Monday, August 29, 2016




But Wait -- There’s More!
Sometimes the trip you plan isn’t the trip you get


Ten days ago I went back to St Louis on the spur of the moment for a 36-hour stay. Blasted into town for a family meeting that I very much wanted to attend. It went well and I learned a lot. Next morning I drove my rental car to the airport and checked in for the first leg of my return trip to Grand Rapids. I watched my suitcase disappear on the conveyer belt, leaving me with a tote containing a stack of heavy files, my night guards (yes, plural), my electronics and a comb.
Down to Concourse C and my gate... and there the fun began. I saw that my flight was delayed by a half hour because a severe storm system in the upper Midwest. There would be no chance of making my tight connection at O'Hare. The few remaining alternatives were sold out, seats bought up by frantic travelers in my exact predicament, who just happened to get to their airports a tad earlier than I did. However, that suitcase I watched disappear? That made it on the eventual flight just fine and onward to Grand Rapids.
Well, okay. Here's what I can do, thought I. Exchange my tickets for new flights in the morning, book a room at the convenient Airport 'Horton'  for the night, take their shuttle, which I knew to be reliable, back over to Lambert early tomorrow and be on my way home. Inconvenient but no sweat. I scored a toothbrush and toothpaste at the front desk, lulled myself with stupid TV and slept poorly.
   Next morning I got out of St. Louis as planned, landing at a beleaguered O'Hare. This monster storm, which I never did see, was still making kamikaze hits across the Great Lakes, effectively dorking airline schedules everywhere for the second day running. Well, no matter. This time I'd been smart, choosing a connecting flight due to take off  a couple hours after my first flight landed.
That was all well and good until I actually trudged off the O’Hare jetway and discovered said flight had been canceled. I managed to get on an alternative flight; it, too, was axed. My phone and tablet were running out of juice. So was I, having lugged my heavy totebag up and down the lengths of O'Hare concourses H, J and K -- which you may know is quite some distance. My only option now: the last flight out to GR, arrival time 11 pm, on which I occupied the waiting list #20 slot. Risky in the extreme.
No way was I going to spend another night in a hotel or in the terminal. Chicago was just three hours from home by interstate. So I found my way back up concourse  G or H or wherever the hell I was at that point, down into the bowels of O'Hare, and after a very long trek guided by red arrows painted on the floor (in a surreal nod to The Wizard of Oz), into the waiting room for regional bus connections. I bought a ticket, no muss no fuss, to Michigan City, Indiana. I rode for a peaceful two hours in a cushy, commodious seat, as the grappling hooks in my neck and shoulder muscles loosened their grip. Not once did I hear a Barbie voice bleating over a scratchy microphone, reminding me to keep my seat belt fastened (“We DO ask…”) or a weary pilot reporting further delays at the next stop.
My dearest hero husband met me at Michigan City and drove me 90 minutes back up the Michigan coast, chasing a spectacular Big Lake sunset all the way. Then...I was home and it was over.

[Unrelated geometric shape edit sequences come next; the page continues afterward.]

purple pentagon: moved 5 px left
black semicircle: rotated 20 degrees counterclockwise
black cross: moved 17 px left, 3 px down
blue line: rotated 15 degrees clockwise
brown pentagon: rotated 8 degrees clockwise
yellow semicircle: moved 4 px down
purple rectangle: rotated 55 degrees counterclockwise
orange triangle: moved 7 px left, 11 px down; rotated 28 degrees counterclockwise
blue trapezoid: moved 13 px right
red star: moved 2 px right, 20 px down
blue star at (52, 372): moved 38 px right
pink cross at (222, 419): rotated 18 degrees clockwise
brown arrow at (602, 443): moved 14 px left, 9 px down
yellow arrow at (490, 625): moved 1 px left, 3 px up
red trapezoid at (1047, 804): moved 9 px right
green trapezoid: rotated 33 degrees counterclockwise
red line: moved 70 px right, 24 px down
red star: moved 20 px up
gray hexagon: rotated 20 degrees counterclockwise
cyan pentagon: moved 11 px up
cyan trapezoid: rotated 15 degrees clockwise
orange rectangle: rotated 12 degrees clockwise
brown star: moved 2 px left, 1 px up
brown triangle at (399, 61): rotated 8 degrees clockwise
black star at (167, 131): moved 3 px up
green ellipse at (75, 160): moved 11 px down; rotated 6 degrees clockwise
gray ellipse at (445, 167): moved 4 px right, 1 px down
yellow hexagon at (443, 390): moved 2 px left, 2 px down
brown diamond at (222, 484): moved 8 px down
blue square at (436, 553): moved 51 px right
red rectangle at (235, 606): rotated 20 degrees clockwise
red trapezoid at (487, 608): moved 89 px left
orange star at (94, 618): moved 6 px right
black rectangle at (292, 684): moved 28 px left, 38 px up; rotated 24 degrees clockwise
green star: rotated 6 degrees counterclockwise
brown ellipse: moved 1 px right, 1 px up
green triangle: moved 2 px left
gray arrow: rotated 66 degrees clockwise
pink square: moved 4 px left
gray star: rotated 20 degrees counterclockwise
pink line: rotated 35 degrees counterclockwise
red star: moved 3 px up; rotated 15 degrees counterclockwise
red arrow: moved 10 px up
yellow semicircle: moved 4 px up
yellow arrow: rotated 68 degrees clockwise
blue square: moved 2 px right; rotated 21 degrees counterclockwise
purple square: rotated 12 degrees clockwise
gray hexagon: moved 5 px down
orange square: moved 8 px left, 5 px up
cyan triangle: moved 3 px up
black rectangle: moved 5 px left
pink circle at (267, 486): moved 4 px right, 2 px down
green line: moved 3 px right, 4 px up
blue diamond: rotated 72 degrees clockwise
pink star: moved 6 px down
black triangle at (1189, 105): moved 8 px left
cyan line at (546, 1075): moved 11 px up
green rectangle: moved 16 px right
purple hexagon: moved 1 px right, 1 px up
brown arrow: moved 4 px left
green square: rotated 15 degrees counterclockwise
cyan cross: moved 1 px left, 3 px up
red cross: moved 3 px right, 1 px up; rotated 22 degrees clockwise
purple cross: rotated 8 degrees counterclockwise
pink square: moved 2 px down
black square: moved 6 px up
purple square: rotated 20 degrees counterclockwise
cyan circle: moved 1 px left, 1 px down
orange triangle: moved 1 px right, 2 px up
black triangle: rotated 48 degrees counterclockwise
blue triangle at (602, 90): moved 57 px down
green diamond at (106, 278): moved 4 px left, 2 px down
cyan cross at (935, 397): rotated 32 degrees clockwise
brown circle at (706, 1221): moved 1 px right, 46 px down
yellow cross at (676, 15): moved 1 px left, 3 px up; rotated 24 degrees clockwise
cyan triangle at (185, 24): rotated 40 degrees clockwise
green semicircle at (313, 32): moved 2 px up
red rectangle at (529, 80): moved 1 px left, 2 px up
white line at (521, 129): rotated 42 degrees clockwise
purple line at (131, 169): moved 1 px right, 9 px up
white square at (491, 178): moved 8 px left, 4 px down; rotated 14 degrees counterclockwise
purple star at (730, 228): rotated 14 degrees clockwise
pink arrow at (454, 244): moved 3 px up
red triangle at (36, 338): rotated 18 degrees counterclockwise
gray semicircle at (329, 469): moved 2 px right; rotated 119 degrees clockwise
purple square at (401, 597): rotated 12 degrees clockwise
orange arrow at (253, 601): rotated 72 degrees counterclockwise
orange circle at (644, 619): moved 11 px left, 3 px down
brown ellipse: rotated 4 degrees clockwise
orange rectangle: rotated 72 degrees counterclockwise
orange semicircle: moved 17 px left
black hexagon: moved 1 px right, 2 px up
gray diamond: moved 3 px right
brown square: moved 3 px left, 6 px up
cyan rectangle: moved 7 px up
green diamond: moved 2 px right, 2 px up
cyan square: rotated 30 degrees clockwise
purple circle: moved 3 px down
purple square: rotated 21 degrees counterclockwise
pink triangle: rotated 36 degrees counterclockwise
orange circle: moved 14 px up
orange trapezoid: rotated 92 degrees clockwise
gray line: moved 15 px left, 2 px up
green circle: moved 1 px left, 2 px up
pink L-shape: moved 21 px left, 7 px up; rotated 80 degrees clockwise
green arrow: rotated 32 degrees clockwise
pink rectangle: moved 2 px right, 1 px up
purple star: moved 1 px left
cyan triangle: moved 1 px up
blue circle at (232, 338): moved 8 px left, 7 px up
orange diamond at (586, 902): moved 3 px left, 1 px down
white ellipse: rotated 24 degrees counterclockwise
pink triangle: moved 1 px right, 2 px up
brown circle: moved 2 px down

   Except it wasn't. Several days later I began scratching the angry red bites that had broken out over my body -- shoulders, back, ankles, Wherever. Funny, I hadn't been outdoors. The oddest bites were inflicted in two precise lines like Busby Berkeley chorines, time-stepping a perfect Art Deco chevron across my right shoulder. What makes a mark like that? Where had I seen this before? On the internet... on WebMD?

Five...six...seven...eight... ONE....overnight sensation!
    Oh, no. Oh, the horror.
   Bedbugs!  I had been ravaged by bedbugs, maybe on the bus, but way more likely in the Airport Horton. It's a favorite stopover of flight crews, whose peripatetic luggage is the perfect vehicle for these parasites.
    Everything about my experience fit the bedbug profile. And let me just say, reading about the habits of the loathsome little creatures is nightmare material. Let me also say that their bites itch like crazy.
By now the itch has subsided, though my unwelcome tattoo job remains. It will fade, though my new resolve will not. Another meeting in St. Louis? Probably, and I'll happily attend. But you can bet I'll be driving.